Home / Politics / Policy /  From labs to advocacy: ‘Missile man’ A.P.J. Abdul Kalam’s legacy

New Delhi: To former president A.P.J. Abdul Kalam, who died on Monday at the age of 83, science and religion were different means to the same end.

“Science and religion are not opponents. While science tries to find solutions to the problems of human society, religion attempts also to do the same," Kalam said once at one of the innumerable interactions he held with school students as president of India.

And that is what he set out to do as an aerospace engineer, using science to find solutions to the problems of society.

In 1968, Kalam headed two scientific development projects that would play an important role in shaping the future course of India. The Indian Space Research Organisation (Isro) was created and Kalam was handpicked by Vikram Sarabhaim, India’s space pioneer, as the project manager of a team that would build India’s first satellite launch vehicle (SLV).

In the same year, the ministry of defence constituted a missile panel in which Kalam and V.S. Narayanan (who later became director of the Defence Research & Development Laboratory, or DRDL) were included as members.

The objective of the SLV project was to build an operational rocket launch system capable of launching at least 400-500 kg as payload.

“It was not easy. People did not know how to make rockets and everything had to be done separately from scratch, starting from propellants, and then everything had to be brought together to make a launch system," said former Isro chairman U.R. Rao, who was project director of Aryabhata, India’s first satellite, around the same time.

“Kalam had tremendous patience. He was a very good leader and was usually the last person to leave the lab after everyone left. He was just a fantastic human being," Rao said.

SLV-3 was successfully launched on 18 July, 1980 from Sriharikota Range, when the Rohini satellite RS-1 was placed in orbit, and so, India became the sixth member of an exclusive club of space-faring nations. And this was the beginning of Isro’s rocket programme.

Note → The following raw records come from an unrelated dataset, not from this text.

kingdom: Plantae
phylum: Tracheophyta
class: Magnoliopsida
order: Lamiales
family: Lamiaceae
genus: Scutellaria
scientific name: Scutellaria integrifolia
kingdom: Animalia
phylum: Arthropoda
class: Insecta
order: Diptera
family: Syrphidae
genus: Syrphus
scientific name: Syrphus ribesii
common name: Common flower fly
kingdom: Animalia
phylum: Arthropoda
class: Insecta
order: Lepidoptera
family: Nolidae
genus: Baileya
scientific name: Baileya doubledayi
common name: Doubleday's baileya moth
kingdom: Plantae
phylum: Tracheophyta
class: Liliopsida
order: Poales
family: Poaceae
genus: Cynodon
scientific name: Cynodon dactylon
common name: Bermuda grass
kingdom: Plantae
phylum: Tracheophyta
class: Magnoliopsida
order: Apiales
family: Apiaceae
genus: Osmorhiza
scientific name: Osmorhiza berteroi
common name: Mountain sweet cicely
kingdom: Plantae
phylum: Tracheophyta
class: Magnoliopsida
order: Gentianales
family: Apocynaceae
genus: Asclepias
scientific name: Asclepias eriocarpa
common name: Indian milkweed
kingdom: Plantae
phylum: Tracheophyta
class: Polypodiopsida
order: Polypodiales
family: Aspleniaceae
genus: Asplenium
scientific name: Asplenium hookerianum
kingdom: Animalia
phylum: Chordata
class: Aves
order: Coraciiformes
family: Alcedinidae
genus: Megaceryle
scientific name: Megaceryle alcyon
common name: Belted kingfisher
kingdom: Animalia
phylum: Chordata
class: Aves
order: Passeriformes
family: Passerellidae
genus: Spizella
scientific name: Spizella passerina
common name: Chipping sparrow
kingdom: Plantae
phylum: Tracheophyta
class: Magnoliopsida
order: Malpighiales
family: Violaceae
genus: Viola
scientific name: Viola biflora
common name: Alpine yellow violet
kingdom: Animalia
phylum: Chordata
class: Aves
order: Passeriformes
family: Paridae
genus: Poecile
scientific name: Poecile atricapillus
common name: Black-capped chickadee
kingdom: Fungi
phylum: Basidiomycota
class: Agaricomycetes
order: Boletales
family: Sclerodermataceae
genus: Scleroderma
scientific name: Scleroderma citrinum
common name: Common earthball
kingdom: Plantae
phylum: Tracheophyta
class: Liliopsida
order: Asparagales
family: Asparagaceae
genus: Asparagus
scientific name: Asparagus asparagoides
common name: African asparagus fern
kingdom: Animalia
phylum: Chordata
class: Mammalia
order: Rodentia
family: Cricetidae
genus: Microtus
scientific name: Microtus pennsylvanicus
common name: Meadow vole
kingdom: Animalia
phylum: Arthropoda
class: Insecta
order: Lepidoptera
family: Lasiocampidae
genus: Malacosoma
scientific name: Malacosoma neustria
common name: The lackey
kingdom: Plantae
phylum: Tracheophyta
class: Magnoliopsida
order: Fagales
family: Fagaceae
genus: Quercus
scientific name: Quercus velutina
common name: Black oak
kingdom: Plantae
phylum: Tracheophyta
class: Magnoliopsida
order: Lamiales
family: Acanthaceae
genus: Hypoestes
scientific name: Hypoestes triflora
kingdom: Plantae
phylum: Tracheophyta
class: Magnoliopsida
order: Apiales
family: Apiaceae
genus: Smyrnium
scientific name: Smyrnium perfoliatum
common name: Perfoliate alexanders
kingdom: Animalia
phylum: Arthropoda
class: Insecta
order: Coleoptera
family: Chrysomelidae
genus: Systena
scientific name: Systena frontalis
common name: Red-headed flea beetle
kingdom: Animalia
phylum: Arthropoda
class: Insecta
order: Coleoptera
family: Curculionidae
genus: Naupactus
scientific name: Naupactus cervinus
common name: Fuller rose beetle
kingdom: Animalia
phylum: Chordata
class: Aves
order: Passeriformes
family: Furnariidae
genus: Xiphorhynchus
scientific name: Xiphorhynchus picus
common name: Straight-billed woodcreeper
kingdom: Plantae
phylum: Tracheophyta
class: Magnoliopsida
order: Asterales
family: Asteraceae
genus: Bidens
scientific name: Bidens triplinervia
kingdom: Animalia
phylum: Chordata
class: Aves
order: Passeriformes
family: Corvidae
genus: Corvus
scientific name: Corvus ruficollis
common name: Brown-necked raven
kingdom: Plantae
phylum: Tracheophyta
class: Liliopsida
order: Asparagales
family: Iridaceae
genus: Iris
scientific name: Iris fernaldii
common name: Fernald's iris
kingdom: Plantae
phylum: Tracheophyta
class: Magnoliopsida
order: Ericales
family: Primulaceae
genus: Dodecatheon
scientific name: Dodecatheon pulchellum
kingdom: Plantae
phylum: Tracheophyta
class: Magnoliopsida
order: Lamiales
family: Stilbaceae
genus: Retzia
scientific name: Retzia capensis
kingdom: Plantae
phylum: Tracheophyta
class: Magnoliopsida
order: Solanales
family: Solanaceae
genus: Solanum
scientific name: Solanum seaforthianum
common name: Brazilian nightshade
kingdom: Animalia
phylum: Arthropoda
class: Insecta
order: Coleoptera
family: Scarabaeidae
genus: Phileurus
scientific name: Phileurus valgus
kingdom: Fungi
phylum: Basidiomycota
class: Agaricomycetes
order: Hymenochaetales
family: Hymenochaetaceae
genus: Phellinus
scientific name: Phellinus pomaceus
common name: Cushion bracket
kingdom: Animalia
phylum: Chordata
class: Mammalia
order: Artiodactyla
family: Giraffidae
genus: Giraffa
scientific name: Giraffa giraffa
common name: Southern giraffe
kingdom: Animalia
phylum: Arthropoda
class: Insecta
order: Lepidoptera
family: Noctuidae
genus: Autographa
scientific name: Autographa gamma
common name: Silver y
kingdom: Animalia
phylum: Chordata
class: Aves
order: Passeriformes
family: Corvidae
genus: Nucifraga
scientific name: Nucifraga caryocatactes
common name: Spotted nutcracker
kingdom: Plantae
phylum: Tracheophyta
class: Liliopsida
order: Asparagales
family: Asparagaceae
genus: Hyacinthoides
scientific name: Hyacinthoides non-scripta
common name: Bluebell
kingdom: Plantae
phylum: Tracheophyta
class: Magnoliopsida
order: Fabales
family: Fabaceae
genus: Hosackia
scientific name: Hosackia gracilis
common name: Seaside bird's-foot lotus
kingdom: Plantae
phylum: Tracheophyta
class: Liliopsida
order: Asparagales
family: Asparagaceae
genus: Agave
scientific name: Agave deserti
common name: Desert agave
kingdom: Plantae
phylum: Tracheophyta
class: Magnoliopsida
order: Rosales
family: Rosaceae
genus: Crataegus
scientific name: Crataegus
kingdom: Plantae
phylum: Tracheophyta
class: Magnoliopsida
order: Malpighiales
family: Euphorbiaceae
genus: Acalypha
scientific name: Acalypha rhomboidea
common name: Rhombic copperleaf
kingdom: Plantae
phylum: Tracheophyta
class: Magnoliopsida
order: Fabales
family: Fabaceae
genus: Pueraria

With the progress of the surface-to-air missile development project, Kalam’s interactions with Narayanan also increased. The two had already worked together on the rocket-assisted take-off system, which was successfully tested in 1972 when a high performance Sukhoi-16 aircraft became airborne after a short run of 1200 m, as against its usual run of 2 km.

A massive missile development project had been taken up by the Defence Research and Development Organisation at DRDL. In his autobiographical book Wings Of Fire Kalam narrated how excited he was by the underlying theme of self reliance in these projects, the capacity to launch our own satellites and to build our own guided missiles.

“SLVs and missiles can be called first cousins: they are different in concept and purpose, but come from the same bloodline of rocketry. Almost parallel to our work on SLV, the DRDO was preparing itself for developing an indigenous surface-to-air missile," Kalam wrote in his autobiography.

After the success of the first SLV launch, Kalam was put on the mission of missiles.

A year after joining as the director of DRDL at Hyderabad in 1982, Kalam started working on the Integrated Guided Missile Development Program (IGMDP) and this project became his baby for the next 10 years. As part of the programme, four missiles had to be developed: short range surface-to-surface missile Prithvi, short range low-level surface-to-air missile Trishul, medium range surface-to-air missile Akash and third-generation anti-tank missile Nag.

And so Kalam became the missile man of India. There was no stopping him after that. In the years to come, Kalam was appointed chief scientific advisor to the prime minister from 1992 to 1999 and also secretary to DRDO. “Today, defence is what it is largely because of Kalam’s contributions and the technologies he developed," Rao said.

Kalam went on to play a key role in the Pokhran-II nuclear tests, a series of five nuclear explosions conducted by India in May 1998. Kalam served as the chief project coordinator, along with Rajagopala Chidambaram, during the testing phase and became a household name. The tests led to sanctions against India by the US and other Western economies.

Kalam went on to win the presidential election in 2002 and became the first scientist to become President. He retained office till 2007.

“Even when he became president, he was very much interested in science and technology and created a large number of committees so that new areas where country was deficient could be looked at. And he was good at identifying areas that had lacunae and needed to be worked on," Rao said.

Kalam spent his years as President for advocacy of science and with his innumerable interactions with students, became a youth icon. He also was the chairman of a team of 500 experts brought together by Technology Information, Forecasting and Assesment Council (TIFAC) who prepared a document called Technology Vision 2020. It focused on how India could become a developed country by 2020 by tapping science and technology.

“He was not only a great scientist, but also an outstanding programme manager for projects that required hundreds of components coming together," said Deepak Bhatnagar, a retired scientist from TIFAC who worked with Kalam on the vision document. “He would make sure that visions would become missions that are implemented."